EADS et BAE Systems abandonnent leur projet de rapprochement
EADS et BAE Systems ont annoncé mercredi en début d’après-midi la fin de leurs discussions de fusion, Paris, Londres et Berlin n'étant pas parvenus à s’entendre sur le dispositif exact des participations des Etats et sur les garanties associées en matière de gouvernance de la nouvelle entité. Les deux groupes d’aéronautique et de défense avaient jusqu'à 16h00 GMT pour déclarer s’ils demandaient aux autorités boursières britanniques l’autorisation de poursuivre les négociations ou s’ils renonçaient à leur projet.
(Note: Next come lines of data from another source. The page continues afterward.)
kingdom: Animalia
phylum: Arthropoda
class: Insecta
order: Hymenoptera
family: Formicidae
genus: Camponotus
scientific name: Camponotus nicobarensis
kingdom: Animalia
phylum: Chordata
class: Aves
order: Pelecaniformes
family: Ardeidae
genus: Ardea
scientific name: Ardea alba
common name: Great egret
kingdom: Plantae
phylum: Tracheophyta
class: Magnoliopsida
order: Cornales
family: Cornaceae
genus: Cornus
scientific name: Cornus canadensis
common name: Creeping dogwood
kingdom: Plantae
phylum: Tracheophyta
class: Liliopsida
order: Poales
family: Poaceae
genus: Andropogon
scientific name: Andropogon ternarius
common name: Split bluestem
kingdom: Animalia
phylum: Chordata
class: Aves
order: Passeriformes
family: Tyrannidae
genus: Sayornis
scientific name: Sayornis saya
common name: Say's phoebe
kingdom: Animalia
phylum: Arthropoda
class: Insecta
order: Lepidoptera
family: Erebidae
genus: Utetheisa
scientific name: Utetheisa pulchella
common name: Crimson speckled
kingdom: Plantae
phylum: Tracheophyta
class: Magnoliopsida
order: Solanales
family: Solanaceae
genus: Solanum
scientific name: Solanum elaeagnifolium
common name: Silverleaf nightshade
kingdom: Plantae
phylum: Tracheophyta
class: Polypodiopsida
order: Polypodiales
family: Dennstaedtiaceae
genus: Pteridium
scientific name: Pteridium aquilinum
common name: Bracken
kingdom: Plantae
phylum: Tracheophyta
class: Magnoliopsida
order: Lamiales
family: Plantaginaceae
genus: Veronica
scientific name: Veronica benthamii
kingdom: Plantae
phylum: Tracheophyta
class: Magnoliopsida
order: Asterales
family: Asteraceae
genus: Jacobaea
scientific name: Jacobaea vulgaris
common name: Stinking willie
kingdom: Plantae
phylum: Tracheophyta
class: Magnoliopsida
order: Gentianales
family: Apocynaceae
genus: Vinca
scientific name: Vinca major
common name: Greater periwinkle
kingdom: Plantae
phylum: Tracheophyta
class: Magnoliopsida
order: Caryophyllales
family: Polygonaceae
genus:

Ils soulignent dans un communiqué commun que les intérêts des Etats ne pouvaient pas s’accorder entre eux, ni avec les objectifs que s'étaient fixés les deux groupes pour leur rapprochement, annoncé le 12 septembre. En conséquence, ils en ont conclu «qu’il était dans le meilleur intérêt de leurs entreprises et de leurs actionnaires d’abandonner les discussions et de continuer à se concentrer sur leurs stratégies respectives».
Des sources proches des discussions ont déclaré à Reuters que la chancelière allemande Angela Merkel s'était opposée au schéma de fusion mardi soir. Mais au-delà des divergences constatées entre la France, l’Allemagne et le Royaume-Uni sur leur participation au capital du futur groupe et sur les droits associés en matière de gouvernance, le projet a échoué à convaincre plusieurs grands actionnaires. Invesco Perpetual, qui dit détenir 13,3% des actions ordinaires de BAE, a dressé une longue liste d’objections à la fusion, citant notamment des craintes d’ingérence des Etats, l’absence de logique stratégique de l’opération et le manque de visibilité concernant les dividendes au-delà de 2013. De même, le groupe Lagardère, désireux de sortir au meilleur prix d’EADS, a également critiqué le projet de fusion.
Vers 15h00, l’action EADS gagnait 4,00% à 27,14 euros à la Bourse de Paris. A Londres, BAE Systems reculait de 0,71% à 321 pence.